CI

July 9th, 2015

Cochlear_implant

Source: I, Ydomusch, the copyright holder of this work, hereby publishes it under the following licenses: under the terms of the GNU Free Documentation License

Last evening, I attended a lecture. Someone had written a book about his experiences as a child with severe or profound hearing loss and his “new” life with a cochlear implant (CI). Despite great obstacles in his childhood, the author grew up into a positive and lively man.

The lecture was also interesting for me, not just because of networking, but also out of the view of being a potential CI candidate. Luckily, my hearing is stable, but any further loss will mean that my hearing aids will no longer do their job. At some point in my life I expect CI’s to appear. The question is only, “when”? On the one hand, it gives me a peace of mind that there is an alternative should one become deaf. Most of the CI users I know are positive about their experiences with the technology in their ears. There are even people who are implanted at a great age and very much appreciate their new hearing. The technology is currently very well developed and continues to evolve. Both hearing aids and cochlear implants are getting better and cheaper.
Even so, it is hard work and a lot of effort to be able to hear again, even with latest in technology.

Why does the thought of a Cochlear Implant frighten me a little? If one threads the electrodes into the cochlea, then there is a chance that the hearing cells that transform sound waves into electrical energy gets destroyed. To become totally deaf, to not be able to hear anything anymore, that is a nightmare for me. Possibly because my hearing loss only occurred later in life and I know what I am losing. My hearing aids still compensate well for my hearing loss and I am still able to function well.
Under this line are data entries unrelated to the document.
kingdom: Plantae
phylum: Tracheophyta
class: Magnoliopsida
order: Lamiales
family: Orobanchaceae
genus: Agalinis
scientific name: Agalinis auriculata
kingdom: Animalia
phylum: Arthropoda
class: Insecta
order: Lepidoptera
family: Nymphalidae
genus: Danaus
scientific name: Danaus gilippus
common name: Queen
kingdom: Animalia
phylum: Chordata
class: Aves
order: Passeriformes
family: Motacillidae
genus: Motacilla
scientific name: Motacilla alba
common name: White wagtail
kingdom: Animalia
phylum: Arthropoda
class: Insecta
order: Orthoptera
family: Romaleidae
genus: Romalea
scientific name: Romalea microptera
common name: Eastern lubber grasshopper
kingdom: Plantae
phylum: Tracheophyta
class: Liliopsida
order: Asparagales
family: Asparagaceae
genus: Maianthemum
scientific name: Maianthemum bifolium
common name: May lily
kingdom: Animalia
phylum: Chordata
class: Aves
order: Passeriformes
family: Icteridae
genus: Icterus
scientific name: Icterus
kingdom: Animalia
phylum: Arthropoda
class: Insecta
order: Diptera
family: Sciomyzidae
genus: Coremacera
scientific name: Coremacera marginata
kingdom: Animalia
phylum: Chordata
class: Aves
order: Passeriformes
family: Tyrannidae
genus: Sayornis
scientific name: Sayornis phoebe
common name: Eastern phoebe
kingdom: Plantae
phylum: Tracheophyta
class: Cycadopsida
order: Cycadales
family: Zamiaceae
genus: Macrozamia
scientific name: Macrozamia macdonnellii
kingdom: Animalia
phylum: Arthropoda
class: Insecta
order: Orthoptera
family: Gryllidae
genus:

Now I don’t think about this every day. Quite the opposite. I am normally satisfied with what remains of my hearing and don’t worry so much about my future.
However, such a lecture makes one thing. Thoughts such as “how will I decide, and what will happen to me when the time comes?” then come at me. I am certain of one thing. What will come will come! A CI is the my last option, and if I need one or maybe two, then I will have nothing left to lose and will accept it. After all, it is a good alternative to deafness…there are worse things.